While many sat glued to their screens, members of Congress witnessed the mayhem firsthand.
One member of Congress, Maryland Sen. Ben Cardin, remembers huddling for safety with his fellow politicians as they listened to the banging and commotion outside of the doors. For Cardin, the problem was bigger than the disturbance.
“We were extremely concerned, not just for our safety, but because we knew that this attack was not on the Capitol or on the members of the Senate,” he said. “It was an attack on our democracy itself.”
On Jan. 6, 2022, the anniversary of the attack, Cardin joined several other Jewish politicians virtually to reflect on the events of that day as part of One Year Later: Reflecting on Trump’s Insurrection & Our State of Democracy, an online event hosted by the Jewish Democratic Council of America.
“The lessons of Jan. 6 are clear,” JDCA CEO Halie Soifer said. “Our democracy is not guaranteed.
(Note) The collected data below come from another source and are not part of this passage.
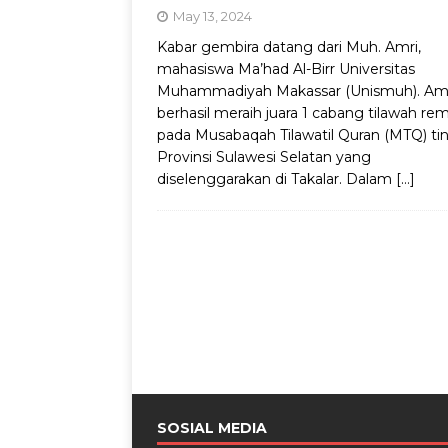
May 13, 2024
Kabar gembira datang dari Muh. Amri,
mahasiswa Ma’had Al-Birr Universitas
Muhammadiyah Makassar (Unismuh). Am
berhasil meraih juara 1 cabang tilawah re
pada Musabaqah Tilawatil Quran (MTQ) ti
Provinsi Sulawesi Selatan yang
diselenggarakan di Takalar. Dalam
[…]
SOSIAL MEDIA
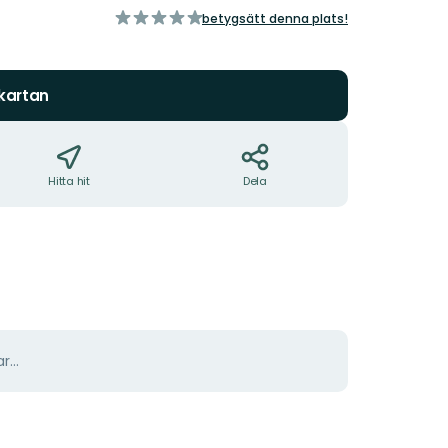
av
betygsätt denna plats!
5
stjärnor
 kartan
Hitta hit
Dela
r...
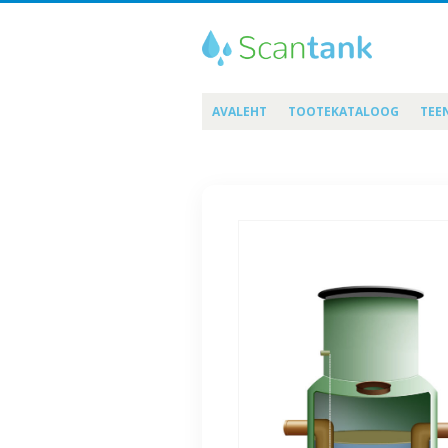
AVALEHT
TOOTEKATALOOG
TEE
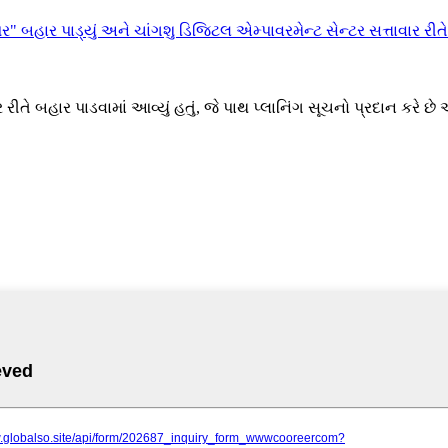
ાવાર રીતે બહાર પાડવામાં આવ્યું હતું, જે પાથ પ્લાનિંગ સૂચનો પ્રદાન કરે 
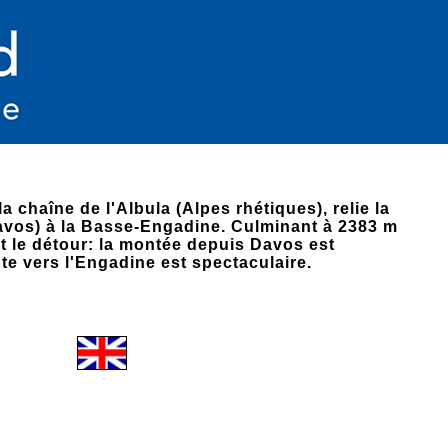
la chaîne de l'Albula (Alpes rhétiques), relie la
avos) à la Basse-Engadine. Culminant à 2383 m
ent le détour: la montée depuis Davos est
te vers l'Engadine est spectaculaire.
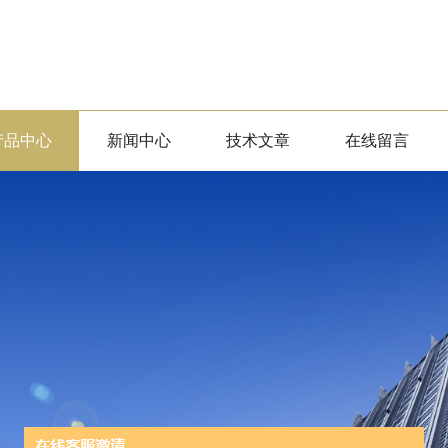
产品中心
新闻中心
技术文章
在线留言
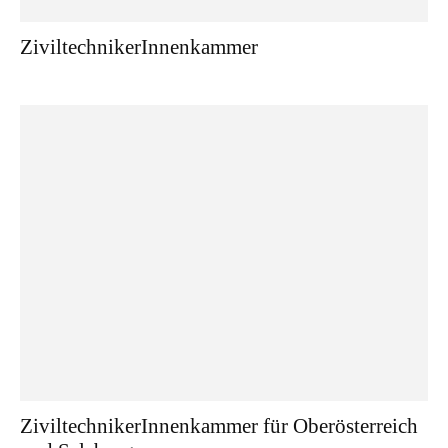
ZiviltechnikerInnenkammer
ZiviltechnikerInnenkammer für Oberösterreich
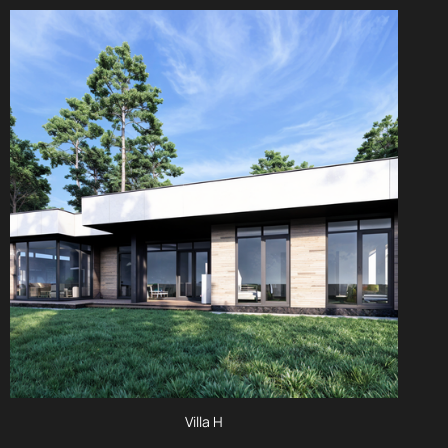
Villa H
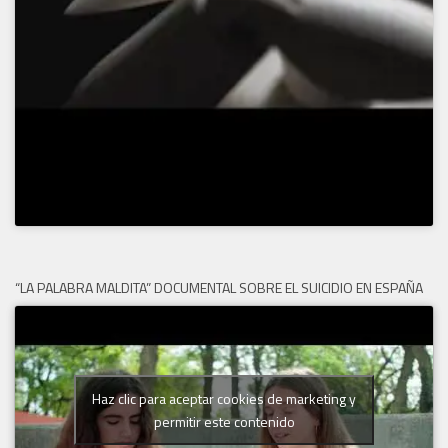
“LA PALABRA MALDITA” DOCUMENTAL SOBRE EL SUICIDIO EN ESPAÑA
Haz clic para aceptar cookies de marketing y
permitir este contenido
It must be protected and defended. Those that attack it must also be held accountable.”
The event featured eight Democratic Jewish politicians from across the country, including Cardin and Rep. Jamie Raskin (D-Md.), as well as Rabbi Sharon Brous of IKAR in Los Angeles.
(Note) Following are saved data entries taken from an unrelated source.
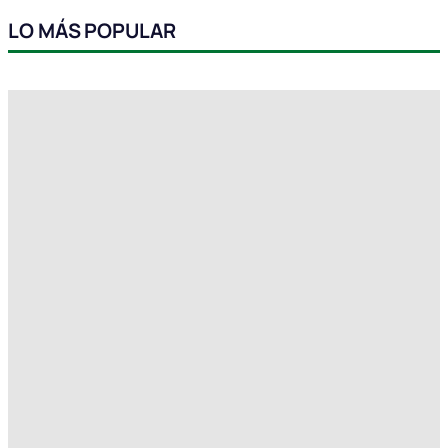
LO MÁS POPULAR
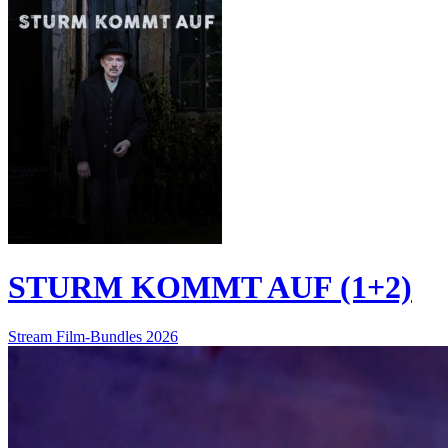
STURM KOMMT AUF (1+2)
Stream
Film-Bundles
2026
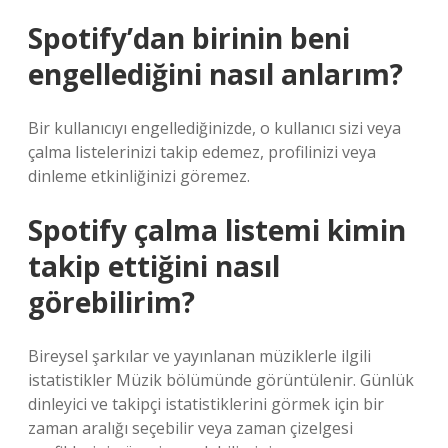
Spotify’dan birinin beni
engellediğini nasıl anlarım?
Bir kullanıcıyı engellediğinizde, o kullanıcı sizi veya
çalma listelerinizi takip edemez, profilinizi veya
dinleme etkinliğinizi göremez.
Spotify çalma listemi kimin
takip ettiğini nasıl
görebilirim?
Bireysel şarkılar ve yayınlanan müziklerle ilgili
istatistikler Müzik bölümünde görüntülenir. Günlük
dinleyici ve takipçi istatistiklerini görmek için bir
zaman aralığı seçebilir veya zaman çizelgesi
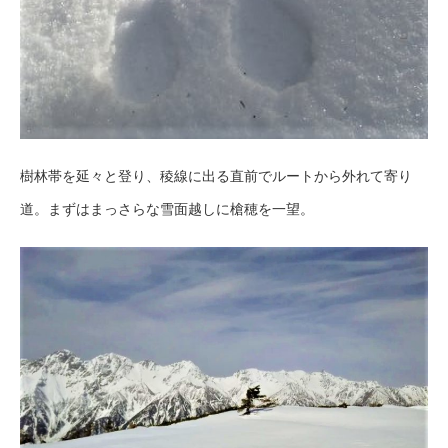
樹林帯を延々と登り、稜線に出る直前でルートから外れて寄り
道。まずはまっさらな雪面越しに槍穂を一望。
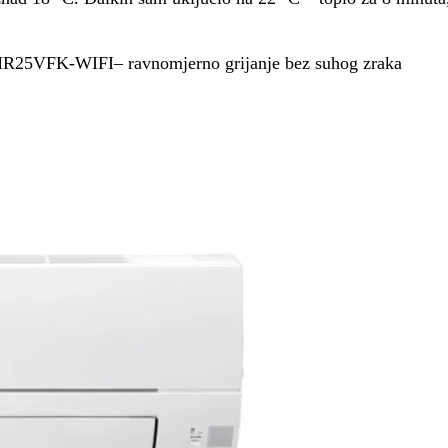
-HR25VFK-WIFI– ravnomjerno grijanje bez suhog zraka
“We had a riot, surrounding an insurrection, surrounding a coup,” Raskin said in his account of the attack.
Raskin was at the Capitol during the riots with his daughter and son-in-law, just a day after he buried his son.
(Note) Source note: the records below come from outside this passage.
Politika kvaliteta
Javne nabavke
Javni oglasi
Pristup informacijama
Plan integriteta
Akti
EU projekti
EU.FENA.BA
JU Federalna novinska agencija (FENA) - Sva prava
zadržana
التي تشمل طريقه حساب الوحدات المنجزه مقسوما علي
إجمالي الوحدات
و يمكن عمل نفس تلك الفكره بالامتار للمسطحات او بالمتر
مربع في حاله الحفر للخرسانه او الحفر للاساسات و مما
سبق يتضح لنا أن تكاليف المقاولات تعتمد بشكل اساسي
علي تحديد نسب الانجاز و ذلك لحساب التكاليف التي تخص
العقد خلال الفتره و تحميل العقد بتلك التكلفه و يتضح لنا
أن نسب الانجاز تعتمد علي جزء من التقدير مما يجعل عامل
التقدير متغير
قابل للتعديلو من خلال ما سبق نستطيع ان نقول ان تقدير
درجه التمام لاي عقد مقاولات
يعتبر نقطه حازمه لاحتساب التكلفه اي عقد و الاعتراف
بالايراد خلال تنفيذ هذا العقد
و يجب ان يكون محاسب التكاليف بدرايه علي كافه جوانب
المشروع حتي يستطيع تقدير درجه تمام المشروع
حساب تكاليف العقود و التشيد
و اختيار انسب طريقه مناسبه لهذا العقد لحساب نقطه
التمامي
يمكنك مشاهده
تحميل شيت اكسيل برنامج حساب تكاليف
Earlier this month, Raskin published a new memoir, “Unthinkable: Trauma, Truth and the Trials of American Democracy,” where he wrote of the death of his son, the attack at the Capitol and his role in leading former President Donald Trump’s second impeachment trial.
During the Zoom event, Raskin spoke of the inspiration he found in the acts of bravery exhibited by the police officers at the Capitol that day. He urged viewers to not let the opposition of outside forces crumble the integrity of American politics, just as the Capitol police didn’t let those trespassing reach the members of Congress.
“I want us to try to recapture that spirit of resolve and determination that they had on that day; for us going forward to fortify our democratic institutions,” he told listeners of the call.
Rabbi Sharon Brous of IKAR in Los Angeles found herself feeling concerned that the nation was at a crossroads. She was unsure which path America would take following Jan. 6.
“Will this day be remembered as the day that awakened America from our slumber and called us to the better angels of our nature?” she questioned during the call. “Or will it be remembered as the day power, corruption and greed officially won?”
Just like the lawmakers who spoke, the spiritual leader urged those listening to take action before it is too late.
“This chapter of history has yet to be written,” Brous said. “And how it ends is up to us.”